Le Zettel de la quinzaine : Écrire, c’est choisir (202202171637)
Pour mémoire, ces notes sont des extraits bruts de décoffrage de mon système de notes privé, afin d’expérimenter avec une forme différente de partage dans l’esprit des digital gardens.
Le processus d’écriture (et de création au sens large) consiste à abandonner des possibilités pour choisir celles qui seront réalisées. Un projet ne peut avoir qu’une seule forme finale : il est impossible (et il n’est pas souhaitable) de tout y faire – surtout quand des éléments s’excluent mutuellement.
Retarder cette décision est une cause fréquente de paralysie en raison de la charge mentale qu’elle occasionne (conserver à l’esprit de nombreux modèles potentiellement contradictoires). Il est fréquent qu’en cours d’élaboration, on explore ces chemins parallèles pour déterminer lequel est le plus fructueux, mais vient un moment où il faut choisir pour avancer – fermer des chemins pour progresser sur ceux qu’on conserve.

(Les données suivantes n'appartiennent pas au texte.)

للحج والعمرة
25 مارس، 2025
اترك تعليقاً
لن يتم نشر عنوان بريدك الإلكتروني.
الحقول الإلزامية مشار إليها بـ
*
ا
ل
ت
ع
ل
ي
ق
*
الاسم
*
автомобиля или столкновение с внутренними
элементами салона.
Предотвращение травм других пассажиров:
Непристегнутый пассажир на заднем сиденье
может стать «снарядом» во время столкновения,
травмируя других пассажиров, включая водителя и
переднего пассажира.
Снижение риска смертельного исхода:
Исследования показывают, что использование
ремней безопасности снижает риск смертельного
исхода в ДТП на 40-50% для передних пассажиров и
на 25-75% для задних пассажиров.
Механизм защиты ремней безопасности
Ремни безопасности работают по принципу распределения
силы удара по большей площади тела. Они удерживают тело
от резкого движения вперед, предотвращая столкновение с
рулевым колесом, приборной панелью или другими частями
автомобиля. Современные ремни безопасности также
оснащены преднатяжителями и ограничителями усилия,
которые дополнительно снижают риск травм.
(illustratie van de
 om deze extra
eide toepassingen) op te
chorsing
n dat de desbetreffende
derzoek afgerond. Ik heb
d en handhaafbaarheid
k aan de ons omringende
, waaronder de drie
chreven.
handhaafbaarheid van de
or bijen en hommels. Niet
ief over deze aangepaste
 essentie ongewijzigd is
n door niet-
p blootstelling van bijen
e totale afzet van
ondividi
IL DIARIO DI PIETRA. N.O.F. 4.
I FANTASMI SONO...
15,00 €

Pour y parvenir, on aura intérêt à [[« Se jeter en-travers du camion »]] (refuser de se laisser gouverner par la peur) plutôt qu’espérer que les questions bloquantes (❓) s’en aillent d’elles-mêmes. C’est malaxer la matière, « ruminer »1]) et réfléchir activement qui permet de faire émerger les réponses (que ce soit en planifiant comme moi, ou en élucidant par l’écriture comme un scriptural le ferait). De manière analogue, [[Créer, c’est clarifier]].
Plutôt que regretter ce choix et faire son deuil, prendre conscience que cela donne l’occasion d’écrire les meilleures possibilités : [[Je ne suis pas d’accord que choisir, c’est renoncer]].